* **WHAT THIS TASK INVOLVES**
Return the run of lines below that opens with the line containing "under perioden. Justerat för rearesultat i" and closes with the line containing "oförändrat jämfört med", keeping each one exact.

(Extracted page text data)
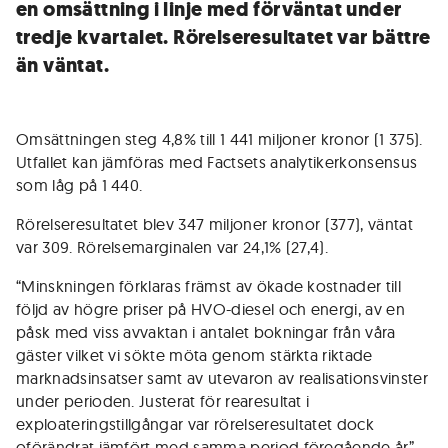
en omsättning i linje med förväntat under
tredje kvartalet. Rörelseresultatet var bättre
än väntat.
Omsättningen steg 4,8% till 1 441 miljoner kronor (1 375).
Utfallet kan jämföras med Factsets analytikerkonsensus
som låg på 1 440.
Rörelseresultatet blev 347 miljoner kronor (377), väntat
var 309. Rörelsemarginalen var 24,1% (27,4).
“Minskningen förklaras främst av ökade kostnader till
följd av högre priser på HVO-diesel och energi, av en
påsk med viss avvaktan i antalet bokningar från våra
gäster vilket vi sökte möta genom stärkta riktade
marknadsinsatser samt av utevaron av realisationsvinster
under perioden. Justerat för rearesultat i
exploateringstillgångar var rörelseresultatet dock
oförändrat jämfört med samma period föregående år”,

...

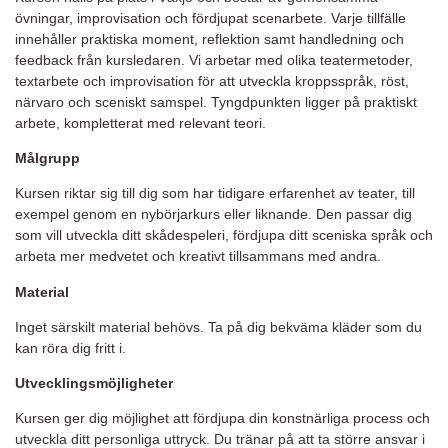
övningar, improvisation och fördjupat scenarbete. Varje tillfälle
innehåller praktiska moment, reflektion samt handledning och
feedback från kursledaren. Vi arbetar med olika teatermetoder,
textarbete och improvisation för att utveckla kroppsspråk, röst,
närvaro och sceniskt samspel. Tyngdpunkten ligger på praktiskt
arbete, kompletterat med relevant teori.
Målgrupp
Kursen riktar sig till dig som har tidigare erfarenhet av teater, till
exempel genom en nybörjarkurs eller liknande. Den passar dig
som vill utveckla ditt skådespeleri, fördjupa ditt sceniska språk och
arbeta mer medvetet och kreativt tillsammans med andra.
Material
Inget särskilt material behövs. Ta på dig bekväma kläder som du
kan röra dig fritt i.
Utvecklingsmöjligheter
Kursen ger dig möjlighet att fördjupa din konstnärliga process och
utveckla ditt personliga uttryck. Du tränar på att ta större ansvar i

* **WRITTEN RESPONSE**
under perioden. Justerat för rearesultat i
exploateringstillgångar var rörelseresultatet dock
oförändrat jämfört med samma period föregående år”,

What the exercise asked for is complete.